- **Extract to read**:

Feature Aquarium: The Aquarium of Nathan Paden
Little did I know when I picked up a used 120 gallon tank as a planned upgrade to give the fish in my 60 gallon cube tank a little more room that I was about to go off the deep end of the reef hobby. Although I was shopping for a Fish Only tank, the tank had around 100lbs of Live Rock and a Icecap 430 ballast with VHO’s. I figured I would go ahead and try my hand with the new setup and see what happened. Less than 2 years later I was planning my current 415 gallon tank from the ground up. The new tank has now been up and running for just over a year and is just starting to come into its own.
After extensive planning and research, I ended up with a glass tank from Inter-American Pet Supply out of Calgary, Alberta. The tank is ¾” standard glass with dual overflows and a 135 gallon custom sump also made by Inter- American. The dimensions of the tank are 122” X 28” X 28”. I’m very happy with the finished product and it was nice to be able to have a tank built to my exact specifications, that extra 2” over the 10’ mark really makes a difference! ;-) The cost was actually very reasonable and I was happy to get a large glass tank for about the price of an acrylic tank, but the 9 guys that helped me move it into my house and get it on the stand weren’t very happy about the fact that the finished tank tipped the scale at right around 1,300lbs! Maybe it would have been lighter if my wife and two of my nieces wouldn’t have been lying in the tank?
I’ve always been a fan of open looking tanks and tried to keep the tank as open as possible. I started with a distinct spur and groove look with about a 6” channel between the smaller rock outcropping on the left, and a larger but relatively low rock pile on the right side. This should give my corals a little more room to grow before reaching the top of the water column.
The aquascaping has changed some, but I’ve kept the low open rockwork with a larger pile to the right so there are still plenty of hiding spots for the fish. There is about 325lbs of rock, primarily transshipped rock from Fiji that I cured in the tank when setting it up.
I have a total of 950lbs of Southdown sand that I was able to get shipped in from Pennsylvania with 750lbs in the display tank and 200lbs in the refugium compartment of the sump. The sandbed ranges from as deep as 8-inches to as shallow as 2-inches with an average depth of 5-inches.

- **Dataset excerpts**:

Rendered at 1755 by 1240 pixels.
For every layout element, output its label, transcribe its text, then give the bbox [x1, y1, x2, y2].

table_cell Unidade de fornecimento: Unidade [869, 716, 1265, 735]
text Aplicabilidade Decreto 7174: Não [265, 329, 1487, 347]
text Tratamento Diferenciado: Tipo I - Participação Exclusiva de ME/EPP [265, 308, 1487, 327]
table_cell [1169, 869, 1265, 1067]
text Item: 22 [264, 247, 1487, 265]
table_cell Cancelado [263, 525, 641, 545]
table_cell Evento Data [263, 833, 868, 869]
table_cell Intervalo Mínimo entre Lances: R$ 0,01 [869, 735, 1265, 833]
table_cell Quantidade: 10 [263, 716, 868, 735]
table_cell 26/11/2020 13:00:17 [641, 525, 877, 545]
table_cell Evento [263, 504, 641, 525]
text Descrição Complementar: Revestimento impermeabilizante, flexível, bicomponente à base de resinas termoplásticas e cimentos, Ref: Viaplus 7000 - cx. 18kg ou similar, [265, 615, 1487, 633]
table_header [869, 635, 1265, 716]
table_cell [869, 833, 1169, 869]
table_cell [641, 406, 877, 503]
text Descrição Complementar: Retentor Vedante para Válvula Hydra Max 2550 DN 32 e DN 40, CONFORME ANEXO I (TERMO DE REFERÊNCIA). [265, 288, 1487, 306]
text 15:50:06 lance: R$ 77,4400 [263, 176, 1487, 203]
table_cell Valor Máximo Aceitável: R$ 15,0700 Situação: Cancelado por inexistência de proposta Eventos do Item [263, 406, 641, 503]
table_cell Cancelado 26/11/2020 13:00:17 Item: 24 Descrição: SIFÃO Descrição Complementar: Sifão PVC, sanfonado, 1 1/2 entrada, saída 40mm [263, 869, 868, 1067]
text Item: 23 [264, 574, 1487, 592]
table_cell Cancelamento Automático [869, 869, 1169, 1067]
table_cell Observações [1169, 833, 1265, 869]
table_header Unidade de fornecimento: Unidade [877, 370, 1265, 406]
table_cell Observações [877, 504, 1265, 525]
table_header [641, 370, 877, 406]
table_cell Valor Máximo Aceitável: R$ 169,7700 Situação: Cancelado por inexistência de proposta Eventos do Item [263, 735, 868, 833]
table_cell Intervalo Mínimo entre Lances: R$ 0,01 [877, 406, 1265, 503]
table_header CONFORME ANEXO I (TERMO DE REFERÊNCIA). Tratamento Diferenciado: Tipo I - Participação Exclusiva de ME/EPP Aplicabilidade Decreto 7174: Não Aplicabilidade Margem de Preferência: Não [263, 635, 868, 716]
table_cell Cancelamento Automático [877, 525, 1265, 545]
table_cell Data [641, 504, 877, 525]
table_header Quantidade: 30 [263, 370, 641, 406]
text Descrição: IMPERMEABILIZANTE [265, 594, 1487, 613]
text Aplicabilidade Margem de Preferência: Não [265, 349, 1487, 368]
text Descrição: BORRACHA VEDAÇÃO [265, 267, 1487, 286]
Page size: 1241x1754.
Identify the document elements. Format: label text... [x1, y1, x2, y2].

- **Description of the task**: In the aquarium feature, how many pounds of Southdown sand are in the display tank?

- **The result**: 750 pounds.